Gene Therapy Can Be Offered As Treatment For Sight Loss
A clinical study has shown that genetic therapy can improve the vision of patients who would otherwise have suffered from complete blindness.
The study showed that the improvement in eyesight was long-lasting and therefore, the therapy is suitable to be offered as a treatment.
The results have been published in the New England Journal of Medicine.
The researchers now plan to apply for approval to begin trials for the treatment of other common forms of blindness, such as macular degeneration, next year.
A team at Oxford University are treating a rare disorder called choroideremia, which affects young men whose light detecting cells in the backs of their eyes gradually die causing blindness, because of a faulty gene.
The gene therapy involves injecting a working copy of the gene into the back of their eyes to prevent more cells from dying and causing complete blindness.
The results revealed that the treatment not only prevented more cells from dying but also revived some of the dying cells and improved the patient’s vision.
A 24-year-old history teacher, Joe Pepper who works at St John’s school in Leatherhead in Surrey, was the latest patient to have been treated by the gene therapy. He is also the youngest and the most successful, which suggests that the gene therapy may be most effective on younger patients before the disease becomes irreversible.
Small Clinical Trial
The gene therapy has so far been tried out on 14 patients in the UK and 18 in the US, Canada and Germany over the past four and a half years.

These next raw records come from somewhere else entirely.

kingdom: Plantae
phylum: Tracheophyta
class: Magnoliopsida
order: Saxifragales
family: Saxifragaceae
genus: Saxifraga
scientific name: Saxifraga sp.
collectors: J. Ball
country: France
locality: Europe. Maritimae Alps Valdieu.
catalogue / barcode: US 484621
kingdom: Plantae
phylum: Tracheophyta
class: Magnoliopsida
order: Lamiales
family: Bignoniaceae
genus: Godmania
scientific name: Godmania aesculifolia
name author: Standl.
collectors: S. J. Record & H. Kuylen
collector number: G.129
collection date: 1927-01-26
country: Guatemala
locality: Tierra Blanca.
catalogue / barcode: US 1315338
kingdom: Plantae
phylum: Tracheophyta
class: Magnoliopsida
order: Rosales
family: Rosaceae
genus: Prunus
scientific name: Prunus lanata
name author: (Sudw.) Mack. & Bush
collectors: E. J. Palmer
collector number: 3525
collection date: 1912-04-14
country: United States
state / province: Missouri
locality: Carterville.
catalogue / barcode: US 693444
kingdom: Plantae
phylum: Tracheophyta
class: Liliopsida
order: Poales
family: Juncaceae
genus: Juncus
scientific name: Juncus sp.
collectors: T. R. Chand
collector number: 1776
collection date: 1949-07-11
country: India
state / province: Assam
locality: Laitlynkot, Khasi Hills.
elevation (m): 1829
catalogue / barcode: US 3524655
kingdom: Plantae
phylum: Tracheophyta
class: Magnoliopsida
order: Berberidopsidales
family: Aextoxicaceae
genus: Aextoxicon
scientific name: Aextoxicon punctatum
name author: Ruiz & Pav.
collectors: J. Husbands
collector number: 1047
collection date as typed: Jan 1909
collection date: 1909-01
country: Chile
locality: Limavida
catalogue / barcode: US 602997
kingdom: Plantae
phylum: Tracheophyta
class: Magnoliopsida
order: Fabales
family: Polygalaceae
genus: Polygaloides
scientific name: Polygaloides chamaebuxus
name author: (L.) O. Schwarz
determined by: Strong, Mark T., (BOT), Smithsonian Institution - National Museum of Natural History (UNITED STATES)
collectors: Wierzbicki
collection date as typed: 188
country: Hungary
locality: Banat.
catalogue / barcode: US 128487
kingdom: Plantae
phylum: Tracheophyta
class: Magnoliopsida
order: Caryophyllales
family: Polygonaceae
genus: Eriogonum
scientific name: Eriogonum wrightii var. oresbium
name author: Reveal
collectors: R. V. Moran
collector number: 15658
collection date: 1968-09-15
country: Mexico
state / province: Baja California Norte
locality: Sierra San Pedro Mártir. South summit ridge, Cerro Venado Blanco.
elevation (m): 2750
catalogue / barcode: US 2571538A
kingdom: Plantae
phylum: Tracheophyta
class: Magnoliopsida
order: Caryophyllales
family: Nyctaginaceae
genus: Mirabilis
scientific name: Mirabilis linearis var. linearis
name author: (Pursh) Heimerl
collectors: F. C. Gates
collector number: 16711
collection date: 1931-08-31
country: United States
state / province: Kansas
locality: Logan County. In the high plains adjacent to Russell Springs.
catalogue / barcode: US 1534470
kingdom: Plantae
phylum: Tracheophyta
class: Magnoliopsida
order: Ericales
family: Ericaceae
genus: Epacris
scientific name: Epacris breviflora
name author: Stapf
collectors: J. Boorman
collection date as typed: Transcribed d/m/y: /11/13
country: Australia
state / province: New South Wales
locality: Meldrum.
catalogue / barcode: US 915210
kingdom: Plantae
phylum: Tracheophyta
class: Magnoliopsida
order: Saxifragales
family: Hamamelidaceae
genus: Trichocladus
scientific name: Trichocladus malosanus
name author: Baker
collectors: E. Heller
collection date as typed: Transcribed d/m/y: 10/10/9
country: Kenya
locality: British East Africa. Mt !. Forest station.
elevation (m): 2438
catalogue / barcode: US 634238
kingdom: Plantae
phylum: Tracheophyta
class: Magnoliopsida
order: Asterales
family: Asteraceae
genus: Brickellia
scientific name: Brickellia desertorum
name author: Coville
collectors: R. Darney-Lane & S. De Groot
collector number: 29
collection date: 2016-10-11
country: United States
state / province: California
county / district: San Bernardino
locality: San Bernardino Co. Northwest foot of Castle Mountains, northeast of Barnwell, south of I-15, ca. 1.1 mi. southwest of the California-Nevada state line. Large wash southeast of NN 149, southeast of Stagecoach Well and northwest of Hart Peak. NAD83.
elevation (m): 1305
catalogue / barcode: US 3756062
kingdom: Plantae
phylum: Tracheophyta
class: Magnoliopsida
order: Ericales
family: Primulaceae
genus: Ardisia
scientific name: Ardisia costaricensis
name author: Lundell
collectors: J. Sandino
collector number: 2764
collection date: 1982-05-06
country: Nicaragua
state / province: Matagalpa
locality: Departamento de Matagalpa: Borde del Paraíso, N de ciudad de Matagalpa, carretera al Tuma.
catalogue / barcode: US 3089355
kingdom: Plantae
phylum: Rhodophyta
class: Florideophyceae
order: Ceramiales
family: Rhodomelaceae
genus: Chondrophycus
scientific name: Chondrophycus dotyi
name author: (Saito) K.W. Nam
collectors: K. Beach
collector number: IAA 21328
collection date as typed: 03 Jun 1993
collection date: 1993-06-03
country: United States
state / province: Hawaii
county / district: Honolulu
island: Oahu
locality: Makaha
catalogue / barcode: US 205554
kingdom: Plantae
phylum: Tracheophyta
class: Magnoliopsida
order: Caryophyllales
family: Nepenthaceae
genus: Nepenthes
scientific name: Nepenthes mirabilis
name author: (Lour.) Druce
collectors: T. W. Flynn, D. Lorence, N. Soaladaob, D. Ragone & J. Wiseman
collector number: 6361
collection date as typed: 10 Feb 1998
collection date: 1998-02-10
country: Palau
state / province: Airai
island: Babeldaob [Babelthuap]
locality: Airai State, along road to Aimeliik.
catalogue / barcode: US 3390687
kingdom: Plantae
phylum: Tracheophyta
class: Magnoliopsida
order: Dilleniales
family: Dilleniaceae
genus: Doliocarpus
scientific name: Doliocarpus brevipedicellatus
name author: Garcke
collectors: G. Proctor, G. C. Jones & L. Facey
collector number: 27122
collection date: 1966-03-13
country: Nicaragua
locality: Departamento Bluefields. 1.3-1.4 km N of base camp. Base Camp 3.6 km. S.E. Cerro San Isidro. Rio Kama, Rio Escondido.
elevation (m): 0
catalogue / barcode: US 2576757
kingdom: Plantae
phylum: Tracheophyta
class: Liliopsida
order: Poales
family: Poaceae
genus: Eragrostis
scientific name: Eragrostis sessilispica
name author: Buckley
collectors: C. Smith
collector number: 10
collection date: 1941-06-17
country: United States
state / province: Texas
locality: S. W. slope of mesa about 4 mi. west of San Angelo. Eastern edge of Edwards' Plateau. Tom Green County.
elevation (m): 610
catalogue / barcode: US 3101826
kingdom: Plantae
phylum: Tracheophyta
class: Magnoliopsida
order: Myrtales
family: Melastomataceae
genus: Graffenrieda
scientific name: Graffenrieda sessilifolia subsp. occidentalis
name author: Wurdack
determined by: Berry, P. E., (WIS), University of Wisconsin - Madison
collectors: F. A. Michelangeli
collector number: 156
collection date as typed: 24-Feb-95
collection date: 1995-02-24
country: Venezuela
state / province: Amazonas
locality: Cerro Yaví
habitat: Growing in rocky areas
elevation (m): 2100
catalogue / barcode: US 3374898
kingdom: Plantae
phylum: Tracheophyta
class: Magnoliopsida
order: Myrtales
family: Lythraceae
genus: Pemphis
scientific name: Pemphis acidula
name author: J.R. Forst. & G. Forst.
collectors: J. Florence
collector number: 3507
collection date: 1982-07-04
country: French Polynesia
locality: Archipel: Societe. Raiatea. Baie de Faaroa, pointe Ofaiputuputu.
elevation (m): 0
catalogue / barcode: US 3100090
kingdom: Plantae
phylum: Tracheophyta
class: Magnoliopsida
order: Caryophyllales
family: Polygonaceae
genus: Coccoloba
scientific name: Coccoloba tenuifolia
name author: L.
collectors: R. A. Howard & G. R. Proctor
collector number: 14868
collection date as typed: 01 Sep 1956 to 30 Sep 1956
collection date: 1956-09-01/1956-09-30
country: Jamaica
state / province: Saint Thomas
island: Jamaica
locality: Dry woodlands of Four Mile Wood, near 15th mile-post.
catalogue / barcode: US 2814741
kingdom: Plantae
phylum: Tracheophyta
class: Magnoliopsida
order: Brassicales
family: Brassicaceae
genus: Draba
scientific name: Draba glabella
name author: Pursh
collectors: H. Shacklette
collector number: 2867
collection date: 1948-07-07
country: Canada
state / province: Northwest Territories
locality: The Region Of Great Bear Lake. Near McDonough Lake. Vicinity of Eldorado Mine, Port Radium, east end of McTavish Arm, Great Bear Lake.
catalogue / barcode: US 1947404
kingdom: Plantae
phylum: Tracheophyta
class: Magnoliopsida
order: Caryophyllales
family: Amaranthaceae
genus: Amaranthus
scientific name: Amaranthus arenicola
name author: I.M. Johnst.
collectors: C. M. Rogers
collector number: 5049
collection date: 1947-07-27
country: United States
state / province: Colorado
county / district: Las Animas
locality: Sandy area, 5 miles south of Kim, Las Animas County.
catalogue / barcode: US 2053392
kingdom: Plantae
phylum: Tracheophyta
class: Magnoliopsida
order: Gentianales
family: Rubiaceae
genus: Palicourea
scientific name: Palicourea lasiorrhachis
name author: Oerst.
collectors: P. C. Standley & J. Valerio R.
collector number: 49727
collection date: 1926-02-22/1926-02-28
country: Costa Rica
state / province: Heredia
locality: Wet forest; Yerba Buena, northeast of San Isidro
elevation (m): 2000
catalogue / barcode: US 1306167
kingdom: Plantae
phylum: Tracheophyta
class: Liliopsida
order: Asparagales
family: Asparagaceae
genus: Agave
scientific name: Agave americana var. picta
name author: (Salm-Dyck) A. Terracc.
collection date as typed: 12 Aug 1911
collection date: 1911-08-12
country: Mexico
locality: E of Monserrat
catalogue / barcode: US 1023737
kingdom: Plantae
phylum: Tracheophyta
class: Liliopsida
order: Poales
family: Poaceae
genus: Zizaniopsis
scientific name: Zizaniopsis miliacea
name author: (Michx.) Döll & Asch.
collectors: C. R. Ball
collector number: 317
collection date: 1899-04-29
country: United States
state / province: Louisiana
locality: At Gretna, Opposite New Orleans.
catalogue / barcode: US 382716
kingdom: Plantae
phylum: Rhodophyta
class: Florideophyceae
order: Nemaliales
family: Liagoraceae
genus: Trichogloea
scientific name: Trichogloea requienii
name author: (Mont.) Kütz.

The Research is funded by the Health Innovation Challenge Fund.
The fund is a partnership between the Wellcome Trust and the Department of Health.
According to the eye surgeon leading the trial, Prof Robert MacLaren of Oxford University:
“The concept of gene therapy is that it corrects gene defects. Ideally we should only have to do that once, because once the DNA is corrected and inserted into the correct cell, that cell should be able to continue its function as normal,” he told BBC News.
“We seem to have achieved this concept of one single treatment that does not need to be repeated which is unlike traditional medicines.”
With researchers gaining confidence in their treatment, they have started trying it out on progressively younger patients who still have reasonably good vision.
Prof MacLaren said that if the next phase of larger trials goes as anticipated, a gene therapy for choroideremia will be licensed in three years.
He has also begun to develop gene therapy trials to treat more common forms of blindness, such as retinitis pigmentosa and macular degeneration.
Prof MacLaren said that he believed that the choroideremia trials have paved the way for the next phase of studies and, have shown that gene therapy for blindness is safe and works.
“When I started my career as an eye surgeon when we had these patients that had inherited diseases, not only did we tell them nothing could be done but we would actually discharge them from the clinics.
“We are now calling them back in to test them, to look at them in great detail because potential treatments are available. To treat a disease at the genetic level is surely the most efficient way of treating a disease, to prevent it from happening in the first place.
“We would like to develop treatments for more common forms of blindness and this may be available in the next 5 to ten years,” he told BBC News.